A (silly) benchmark for testing how well LLMs can play the children's game Fizzbuzz. I got the idea while writing this blog post and figured it would be a fun exercise. By customizing the fizz and buzz numbers, we can also test whether LLMs generalize to play the game by the new rules, or just memorize what they've seen about FizzBuzz from training.
Does this say anything about the models? Clearly this isn't reflective of any real-world tasks or uses for LLMs. But whether LLMs are good at arithmetic and counting, long multi-turn conversations, and generalization are all active areas of research. This simple benchmark does test the model's ability at all 3!
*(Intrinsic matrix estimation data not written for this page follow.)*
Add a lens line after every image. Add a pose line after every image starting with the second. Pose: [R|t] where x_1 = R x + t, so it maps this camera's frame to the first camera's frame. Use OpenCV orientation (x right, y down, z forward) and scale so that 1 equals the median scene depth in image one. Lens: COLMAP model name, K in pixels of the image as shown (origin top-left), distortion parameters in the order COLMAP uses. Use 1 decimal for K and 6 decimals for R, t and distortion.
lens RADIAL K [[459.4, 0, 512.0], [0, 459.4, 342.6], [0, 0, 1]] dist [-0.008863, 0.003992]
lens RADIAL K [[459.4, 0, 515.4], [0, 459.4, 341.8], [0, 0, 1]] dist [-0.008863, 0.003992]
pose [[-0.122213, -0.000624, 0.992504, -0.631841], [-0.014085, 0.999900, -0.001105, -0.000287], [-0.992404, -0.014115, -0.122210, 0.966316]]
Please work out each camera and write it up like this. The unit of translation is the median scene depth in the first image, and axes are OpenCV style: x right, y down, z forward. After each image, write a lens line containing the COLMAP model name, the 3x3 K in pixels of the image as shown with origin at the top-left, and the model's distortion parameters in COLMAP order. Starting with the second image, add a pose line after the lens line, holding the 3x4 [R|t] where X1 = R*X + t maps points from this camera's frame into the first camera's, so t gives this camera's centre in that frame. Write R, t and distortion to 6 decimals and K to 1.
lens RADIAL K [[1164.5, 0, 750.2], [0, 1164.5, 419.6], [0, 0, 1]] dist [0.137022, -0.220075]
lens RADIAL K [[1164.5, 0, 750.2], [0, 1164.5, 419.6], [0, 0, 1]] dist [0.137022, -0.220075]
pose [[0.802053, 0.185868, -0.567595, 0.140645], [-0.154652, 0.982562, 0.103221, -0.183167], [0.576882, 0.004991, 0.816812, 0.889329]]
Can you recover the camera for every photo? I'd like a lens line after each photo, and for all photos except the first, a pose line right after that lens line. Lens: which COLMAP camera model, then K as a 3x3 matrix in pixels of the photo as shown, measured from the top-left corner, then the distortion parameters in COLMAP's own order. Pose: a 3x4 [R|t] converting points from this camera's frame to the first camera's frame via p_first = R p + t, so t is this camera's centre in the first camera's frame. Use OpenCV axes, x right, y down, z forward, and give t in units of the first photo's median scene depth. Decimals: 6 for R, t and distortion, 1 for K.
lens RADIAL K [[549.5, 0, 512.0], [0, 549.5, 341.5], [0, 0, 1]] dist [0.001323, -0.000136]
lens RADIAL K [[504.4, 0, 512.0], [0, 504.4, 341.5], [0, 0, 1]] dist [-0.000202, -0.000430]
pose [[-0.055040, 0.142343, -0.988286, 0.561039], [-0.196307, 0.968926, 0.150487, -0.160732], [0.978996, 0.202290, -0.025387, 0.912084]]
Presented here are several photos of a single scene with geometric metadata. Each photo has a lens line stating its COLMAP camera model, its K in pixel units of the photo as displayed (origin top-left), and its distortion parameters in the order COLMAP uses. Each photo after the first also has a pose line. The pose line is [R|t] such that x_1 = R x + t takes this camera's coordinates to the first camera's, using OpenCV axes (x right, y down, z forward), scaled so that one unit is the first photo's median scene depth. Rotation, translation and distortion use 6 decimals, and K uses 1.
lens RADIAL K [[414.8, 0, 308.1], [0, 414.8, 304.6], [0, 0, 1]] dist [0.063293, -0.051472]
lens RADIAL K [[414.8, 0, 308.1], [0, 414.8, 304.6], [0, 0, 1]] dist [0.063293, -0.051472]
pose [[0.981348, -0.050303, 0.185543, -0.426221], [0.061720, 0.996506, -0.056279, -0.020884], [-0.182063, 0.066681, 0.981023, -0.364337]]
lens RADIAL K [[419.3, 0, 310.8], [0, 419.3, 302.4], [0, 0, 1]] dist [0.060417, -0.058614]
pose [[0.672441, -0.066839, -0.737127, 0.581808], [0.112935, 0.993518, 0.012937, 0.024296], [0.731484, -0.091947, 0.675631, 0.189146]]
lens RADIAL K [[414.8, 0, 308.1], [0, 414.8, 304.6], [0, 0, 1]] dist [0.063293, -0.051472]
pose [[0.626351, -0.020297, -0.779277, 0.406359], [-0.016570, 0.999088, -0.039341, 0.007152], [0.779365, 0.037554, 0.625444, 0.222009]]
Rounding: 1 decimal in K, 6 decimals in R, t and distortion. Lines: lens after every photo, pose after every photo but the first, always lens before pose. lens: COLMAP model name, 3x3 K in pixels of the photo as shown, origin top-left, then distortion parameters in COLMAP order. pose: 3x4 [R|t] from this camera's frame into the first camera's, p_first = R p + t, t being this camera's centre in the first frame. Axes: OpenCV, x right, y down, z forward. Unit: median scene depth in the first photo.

The benchmark tests LLMs on their ability to play Fizzbuzz correctly. This is the system prompt:
You are playing FizzBuzz with the following rules:
- If a number is divisible by {fizz_num}, say 'fizz'
- If a number is divisible by {buzz_num}, say 'buzz'
- If a number is divisible by both {fizz_num} and {buzz_num}, say 'fizzbuzz'
- Otherwise, say the number itself
I will give you a number, and you must respond with the NEXT number (or word) in the sequence following these rules. Respond with ONLY the answer - just the number, 'fizz', 'buzz', or 'fizzbuzz'. No explanations, no additional text, no punctuation.
I wanted to test the generalization abilities of LLMs at this simple turn-based game, so the fizz and buzz numbers are customizable.
# Standard game
python fizzbuzz_benchmark.py
# Use 2 for fizz and 7 for buzz
python fizzbuzz_benchmark.py --fizz 2 --buzz 7
# Use 3 for fizz and 7 for buzz
python fizzbuzz_benchmark.py --buzz 7To test model generalization, I set buzz to 7 and left fizz as is. Initial results presented below are from API calls on December 13 2025. I used the official OpenAI and Anthropic API for their models, and used together.ai for the rest since I have some unused API credits left on that service. You can view the raw turn-based conversation for every model in the logs/ folder.
I used Claude Code to write the script and README.
I report the number of turns until the model returned the wrong answer for its turn. I didn't check 100 turns because I don't want to spend too much money on this!
| Model | Standard FizzBuzz | Buzz=7 |
|---|---|---|
gpt-5.2 |
5 | 5 |
gpt-5.1 |
39 | 27 |
gpt-4.1-nano |
3 | 3 |
gpt-4.1-mini |
100 | 5 |
gpt-4.1 |
100 | 5 |
gpt-3.5-turbo |
63 | 5 |
I'm not sure why the latest GPT models fail so badly at the standard game of FizzBuzz?
| Model | Standard FizzBuzz | Buzz=7 |
|---|---|---|
claude-sonnet-4-5-20250929 |
100 | 41 |
claude-opus-4-5-20251101 |
100 | 100 |
claude-haiku-4-5-20251001 |
5 | 13 |
claude-sonnet-4-20250514 |
100 | 100 |
claude-3-7-sonnet-20250219 |
100 | 5 |
Spoiler: Claude Sonnet 4 (and Opus 4.5) are the best at the standard and modified version of FizzBuzz.
| Model | Standard FizzBuzz | Buzz=7 |
|---|---|---|
deepseek-ai/DeepSeek-V3-0324 |
43 | 9 |
deepseek-ai/DeepSeek-V3.1 |
100 | 5 |
google/gemma-3-27b-it |
5 | 5 |
meta-llama/Llama-3.3-70B-Instruct-Turbo |
3 | 3 |
meta-llama/Llama-4-Maverick-17B-128E-Instruct-FP8 |
5 | 41 |
moonshotai/Kimi-K2-Instruct-0905 |
100 | 3 |
Qwen/Qwen3-235B-A22B-Instruct-2507-tput |
25 | 11 |
Qwen/Qwen3-Next-80B-A3B-Instruct |
17 | 5 |
I'll add more models soon.
The latest Claude models are the best, but:
- I noticed a lot of sensitivity to the system prompt. During preliminary testing, GPT-5.2 managed to go all the way to 2000(!) on standard FizzBuzz. I slightly modified the prompt since that run and can't replicate it anymore.
- I set temperature to 0 and left all other settings as is. Perhaps that disadvantages the models, but I figured that for this benchmark, making the model as deterministic as possible was the best choice.
My biggest takeaway is that LLMs (besides Sonnet 4 and Opus 4.5) don't generalize to play the game of FizzBuzz with slightly different rules at all.